Membentak Roh
Jitul mungkin tidak sempat bertanya, karena ia lebih banyak memperhatikan dan memikirkan apa yang sebenarnya sedang berlangsung. Pakde Brakodin membawa pemuda itu masuk ke kamar belakang, sementara dua lelaki di beranda depan ditemui oleh Pakde Sundusin.
Anak-anak muda itu tidak berani dan tidak mencampuri urusan aneh itu. Mereka hanya diam-diam mengamati. Jitul memperhatikan lelaki pingsan yang diangkut masuk kamar belakang itu tampaknya sudah siuman. Pakde Brakodin bicara serius kepadanya, tetapi hanya terdengar alur suara saja, bukan kata. Kemudian Pakde Brakodin keluar kamar, menutup pintu, dan sebelumnya masih mengemukakan satu dua kalimat kepada si pemuda.
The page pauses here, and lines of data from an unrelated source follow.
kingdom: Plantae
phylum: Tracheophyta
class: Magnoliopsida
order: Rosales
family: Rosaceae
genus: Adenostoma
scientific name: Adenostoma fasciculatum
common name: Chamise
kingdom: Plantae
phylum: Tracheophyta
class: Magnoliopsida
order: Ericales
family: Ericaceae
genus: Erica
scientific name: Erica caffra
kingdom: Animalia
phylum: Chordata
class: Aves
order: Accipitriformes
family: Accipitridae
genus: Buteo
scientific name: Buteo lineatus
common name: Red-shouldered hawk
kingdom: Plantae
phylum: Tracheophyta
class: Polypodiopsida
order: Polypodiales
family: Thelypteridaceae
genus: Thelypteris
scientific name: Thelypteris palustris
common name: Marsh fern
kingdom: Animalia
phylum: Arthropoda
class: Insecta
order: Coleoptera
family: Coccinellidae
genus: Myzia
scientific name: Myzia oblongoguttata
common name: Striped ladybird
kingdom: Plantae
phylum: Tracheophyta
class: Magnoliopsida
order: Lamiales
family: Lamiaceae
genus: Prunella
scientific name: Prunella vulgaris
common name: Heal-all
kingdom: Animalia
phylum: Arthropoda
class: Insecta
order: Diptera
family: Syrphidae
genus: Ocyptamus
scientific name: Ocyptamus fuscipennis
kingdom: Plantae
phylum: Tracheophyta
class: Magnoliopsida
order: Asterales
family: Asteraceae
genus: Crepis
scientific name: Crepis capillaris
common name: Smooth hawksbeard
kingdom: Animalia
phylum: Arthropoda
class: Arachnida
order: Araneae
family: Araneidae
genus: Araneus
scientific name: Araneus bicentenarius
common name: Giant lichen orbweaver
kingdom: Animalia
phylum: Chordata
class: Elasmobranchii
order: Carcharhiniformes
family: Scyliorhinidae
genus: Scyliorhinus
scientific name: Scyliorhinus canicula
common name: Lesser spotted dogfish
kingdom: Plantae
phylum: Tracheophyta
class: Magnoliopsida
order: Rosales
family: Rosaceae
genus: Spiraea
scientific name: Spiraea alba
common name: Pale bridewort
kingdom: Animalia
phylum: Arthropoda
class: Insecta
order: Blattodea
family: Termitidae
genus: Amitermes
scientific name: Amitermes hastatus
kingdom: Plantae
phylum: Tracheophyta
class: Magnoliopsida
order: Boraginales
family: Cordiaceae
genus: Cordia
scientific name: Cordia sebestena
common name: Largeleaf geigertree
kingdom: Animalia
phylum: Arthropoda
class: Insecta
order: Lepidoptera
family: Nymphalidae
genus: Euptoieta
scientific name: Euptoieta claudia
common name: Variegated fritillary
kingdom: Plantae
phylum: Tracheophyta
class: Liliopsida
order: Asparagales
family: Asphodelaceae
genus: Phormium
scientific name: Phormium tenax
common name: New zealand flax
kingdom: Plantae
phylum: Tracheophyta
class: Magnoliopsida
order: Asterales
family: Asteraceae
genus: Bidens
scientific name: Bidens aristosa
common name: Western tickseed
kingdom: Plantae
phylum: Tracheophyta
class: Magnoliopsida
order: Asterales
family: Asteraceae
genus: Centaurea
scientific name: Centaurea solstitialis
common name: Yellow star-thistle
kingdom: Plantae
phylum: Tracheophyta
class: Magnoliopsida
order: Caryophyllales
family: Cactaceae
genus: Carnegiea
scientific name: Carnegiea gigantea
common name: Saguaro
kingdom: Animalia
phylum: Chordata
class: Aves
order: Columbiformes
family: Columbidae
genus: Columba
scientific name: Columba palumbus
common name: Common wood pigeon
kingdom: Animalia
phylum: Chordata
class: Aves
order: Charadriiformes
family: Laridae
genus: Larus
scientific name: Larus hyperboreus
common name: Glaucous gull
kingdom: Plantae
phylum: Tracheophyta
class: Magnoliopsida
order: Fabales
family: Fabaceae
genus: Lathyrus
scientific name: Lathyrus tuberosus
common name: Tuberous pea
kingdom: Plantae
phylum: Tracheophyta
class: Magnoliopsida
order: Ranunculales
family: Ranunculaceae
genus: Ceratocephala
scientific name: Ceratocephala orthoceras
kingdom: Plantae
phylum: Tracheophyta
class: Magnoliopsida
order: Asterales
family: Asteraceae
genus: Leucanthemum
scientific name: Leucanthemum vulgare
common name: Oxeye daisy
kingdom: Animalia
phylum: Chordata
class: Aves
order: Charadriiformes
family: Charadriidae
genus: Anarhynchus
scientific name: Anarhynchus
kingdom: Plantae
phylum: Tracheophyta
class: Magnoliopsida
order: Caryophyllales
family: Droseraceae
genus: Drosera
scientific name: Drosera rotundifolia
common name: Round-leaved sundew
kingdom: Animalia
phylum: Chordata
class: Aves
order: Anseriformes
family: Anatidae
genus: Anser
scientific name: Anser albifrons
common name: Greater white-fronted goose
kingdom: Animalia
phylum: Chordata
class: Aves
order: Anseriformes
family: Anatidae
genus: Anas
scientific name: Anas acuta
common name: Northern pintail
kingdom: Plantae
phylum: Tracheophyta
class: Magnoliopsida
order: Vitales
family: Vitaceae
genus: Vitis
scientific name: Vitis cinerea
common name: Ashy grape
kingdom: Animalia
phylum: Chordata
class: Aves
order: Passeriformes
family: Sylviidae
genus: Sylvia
Aneh juga kenapa pemuda itu dimasukkan ke dalam kamar, kemudian malah pintu kamar itu ditutup dan Pakde Brakodin meninggalkannya keluar. Setelah cukup lama, Pakde Brakodin ke dapur, mengambil segelas air, sebentar kemudian masuk lagi ke dalam kamar. Entah apa yang dilakukan. Tapi tatkala kemudian pemuda itu keluar kamar dituntun oleh Pakde Brakodin, diantarkan ke depan menemui dua lelaki yang datang bersamanya, sepertinya itu semua akan segera berakhir.
Pakde Brakodin akhirnya bergabung kembali ke lingkaran anak-anak muda itu. “Kerasukan, Pakde?”, Toling memberanikan diri bertanya, “Roh gaib? Jin?”
Pakde Brakodin tertawa. “Roh apa. Roh dia sendiri yang mesinnya tidak seimbang, hatinya tidak utuh, pikirannya retak. Mbah Sot dulu sering didatangi tamu-tamu macam itu dan saya memperhatikan caranya menangani. Pemuda itu cuma saya bentak-bentak: Kamu jangan berlagak seram-seram. Tidak usah main teater di depan orang-orang tua. Tidak usah pura-pura gila. Saya hanya tiup tengkuknya sambil menirukan doa Rasulullah ‘Ya Muqallibal qulub, tsabbit qalbii ‘ala diniK…’”. [1] (HR. At-Tirmidzi).